ALAN reversed seasonal changes in the abundance of several metabolites in a photoperiod-dependent fashion. Contrary to our expectations, protein levels were not significantly different between any of the experimental treatments (Figure 2B and Supplementary Figure S1B). Many insect species reduce their flight musculature during diapause to conserve energy [78,79], including Cx. pipiens [77]. Diapausing mosquitoes are also generally less active than non-diapausing mosquitoes [26]. Our findings of comparable protein levels between long-day and short-day mosquitoes conflict with these studies, as diapausing mosquitoes were expected to exhibit lower protein abundance as a consequence of reduced musculature. One possible explanation is that the upregulation of other proteins compensated for reduced muscle mass in short-day reared mosquitoes. Insect diapause is associated with the upregulation of storage hexamerins [80,81,82] and a diverse suite of enzymes [83], which may have led to increased protein abundances despite reduced musculature. Additionally, adult mosquitoes were maintained in a 24-well plate for 4 days, which may have led to general reductions in muscle mass due to disuse after being placed in a small enclosure. However, the relationship between disuse and atrophy in insect musculature is unclear. In Drosophila, neither winglessness nor prolonged paralysis was associated with flight muscle degeneration [84], although atrophy was identified in cockroach thoracic muscle, but only after 9 weeks of disuse [85].

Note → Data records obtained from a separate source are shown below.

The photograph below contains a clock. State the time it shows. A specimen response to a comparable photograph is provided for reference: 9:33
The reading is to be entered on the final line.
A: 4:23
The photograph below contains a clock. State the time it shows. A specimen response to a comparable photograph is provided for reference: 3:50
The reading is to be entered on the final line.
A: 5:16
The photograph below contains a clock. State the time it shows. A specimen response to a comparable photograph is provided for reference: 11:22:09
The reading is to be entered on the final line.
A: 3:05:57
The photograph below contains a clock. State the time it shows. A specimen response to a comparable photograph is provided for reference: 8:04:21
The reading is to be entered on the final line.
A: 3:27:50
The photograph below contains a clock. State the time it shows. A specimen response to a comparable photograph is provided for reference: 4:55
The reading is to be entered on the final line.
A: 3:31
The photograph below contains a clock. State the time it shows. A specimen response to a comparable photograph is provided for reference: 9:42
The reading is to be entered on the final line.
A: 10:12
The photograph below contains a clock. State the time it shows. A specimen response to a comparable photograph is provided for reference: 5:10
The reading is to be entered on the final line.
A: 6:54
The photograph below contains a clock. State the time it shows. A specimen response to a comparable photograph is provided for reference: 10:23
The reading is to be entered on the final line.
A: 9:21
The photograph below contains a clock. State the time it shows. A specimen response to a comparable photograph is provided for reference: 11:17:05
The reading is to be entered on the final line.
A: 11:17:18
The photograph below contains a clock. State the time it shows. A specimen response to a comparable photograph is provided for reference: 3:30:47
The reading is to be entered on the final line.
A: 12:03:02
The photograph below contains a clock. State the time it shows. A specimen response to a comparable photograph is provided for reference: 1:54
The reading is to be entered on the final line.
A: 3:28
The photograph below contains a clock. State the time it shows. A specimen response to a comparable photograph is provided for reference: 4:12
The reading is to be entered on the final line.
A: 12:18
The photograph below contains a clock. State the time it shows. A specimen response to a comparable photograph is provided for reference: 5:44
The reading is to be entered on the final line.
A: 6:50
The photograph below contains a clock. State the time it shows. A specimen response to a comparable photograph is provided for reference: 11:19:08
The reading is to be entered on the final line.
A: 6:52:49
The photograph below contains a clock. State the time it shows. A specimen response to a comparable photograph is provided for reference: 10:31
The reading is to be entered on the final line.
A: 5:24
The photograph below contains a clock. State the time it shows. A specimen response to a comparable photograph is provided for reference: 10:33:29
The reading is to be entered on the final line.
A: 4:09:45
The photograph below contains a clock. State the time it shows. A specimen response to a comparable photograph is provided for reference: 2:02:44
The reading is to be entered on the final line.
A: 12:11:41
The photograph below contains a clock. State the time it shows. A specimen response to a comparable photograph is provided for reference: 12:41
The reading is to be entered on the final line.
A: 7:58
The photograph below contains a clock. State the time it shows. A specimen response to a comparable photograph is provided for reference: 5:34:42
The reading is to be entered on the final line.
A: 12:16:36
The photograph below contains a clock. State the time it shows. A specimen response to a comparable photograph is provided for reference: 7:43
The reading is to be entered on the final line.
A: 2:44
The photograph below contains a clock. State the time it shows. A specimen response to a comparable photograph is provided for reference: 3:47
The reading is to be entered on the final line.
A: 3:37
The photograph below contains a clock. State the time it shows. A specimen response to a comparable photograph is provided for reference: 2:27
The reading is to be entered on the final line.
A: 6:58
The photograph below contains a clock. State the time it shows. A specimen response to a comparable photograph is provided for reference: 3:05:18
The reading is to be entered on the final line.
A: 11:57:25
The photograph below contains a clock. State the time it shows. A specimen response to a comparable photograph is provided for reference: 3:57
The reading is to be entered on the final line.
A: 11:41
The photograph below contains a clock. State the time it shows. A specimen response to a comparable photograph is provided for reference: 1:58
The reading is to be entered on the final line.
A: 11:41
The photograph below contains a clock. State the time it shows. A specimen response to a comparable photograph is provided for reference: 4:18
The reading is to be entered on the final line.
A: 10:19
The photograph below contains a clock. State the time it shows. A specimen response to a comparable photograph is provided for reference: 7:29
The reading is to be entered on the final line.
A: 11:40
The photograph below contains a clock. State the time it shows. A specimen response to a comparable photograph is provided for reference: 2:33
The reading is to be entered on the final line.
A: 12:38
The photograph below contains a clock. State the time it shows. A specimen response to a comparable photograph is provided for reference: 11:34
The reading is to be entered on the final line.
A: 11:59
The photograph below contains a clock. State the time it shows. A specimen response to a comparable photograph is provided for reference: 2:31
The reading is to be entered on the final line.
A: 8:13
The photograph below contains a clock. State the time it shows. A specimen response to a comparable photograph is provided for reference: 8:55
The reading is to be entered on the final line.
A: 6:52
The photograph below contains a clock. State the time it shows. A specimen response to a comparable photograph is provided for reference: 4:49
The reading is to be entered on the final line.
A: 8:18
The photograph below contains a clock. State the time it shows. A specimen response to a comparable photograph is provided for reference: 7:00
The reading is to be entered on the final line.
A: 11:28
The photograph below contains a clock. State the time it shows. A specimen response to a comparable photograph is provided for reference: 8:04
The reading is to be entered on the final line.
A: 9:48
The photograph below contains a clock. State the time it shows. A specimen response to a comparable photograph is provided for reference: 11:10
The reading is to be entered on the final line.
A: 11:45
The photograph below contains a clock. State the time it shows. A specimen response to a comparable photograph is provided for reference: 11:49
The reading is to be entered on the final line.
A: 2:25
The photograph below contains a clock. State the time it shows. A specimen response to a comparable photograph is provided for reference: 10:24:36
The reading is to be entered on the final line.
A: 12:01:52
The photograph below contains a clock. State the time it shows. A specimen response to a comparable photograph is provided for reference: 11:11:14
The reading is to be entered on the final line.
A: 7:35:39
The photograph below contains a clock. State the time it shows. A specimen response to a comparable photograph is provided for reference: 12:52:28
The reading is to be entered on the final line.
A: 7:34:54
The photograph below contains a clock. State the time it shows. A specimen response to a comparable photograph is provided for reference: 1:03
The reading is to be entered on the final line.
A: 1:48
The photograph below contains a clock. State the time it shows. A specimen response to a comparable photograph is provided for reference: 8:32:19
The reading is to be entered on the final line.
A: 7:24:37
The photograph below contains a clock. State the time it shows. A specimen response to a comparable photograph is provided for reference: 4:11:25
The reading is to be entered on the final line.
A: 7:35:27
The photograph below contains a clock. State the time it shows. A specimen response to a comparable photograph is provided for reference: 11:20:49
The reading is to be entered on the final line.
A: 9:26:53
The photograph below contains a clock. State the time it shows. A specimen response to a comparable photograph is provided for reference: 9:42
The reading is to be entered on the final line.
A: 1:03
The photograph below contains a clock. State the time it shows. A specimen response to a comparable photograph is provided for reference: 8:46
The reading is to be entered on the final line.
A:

While short-day mosquitoes did not demonstrate reduced protein abundance, higher mean protein levels were measured in one cohort of SD + ALAN mosquitoes relative to all other treatments (data not shown). This observation may warrant further investigation, as it could reflect a scenario in which ALAN exposure caused mosquitoes to maintain muscle mass to support flight activity, while still upregulating some diapause-associated proteins. High levels of activity are associated with increased muscle retention in Drosophila [86], and the slight increase in locomotor activity observed in SD + ALAN mosquitoes may therefore have caused some mosquitoes to maintain muscle mass. Such a phenotype would be consistent with our previous work, which found that short-day reared, ALAN exposed mosquitoes were able to garner the high levels of lipids associated with diapause, while preserving host-seeking and reproductive capabilities [61].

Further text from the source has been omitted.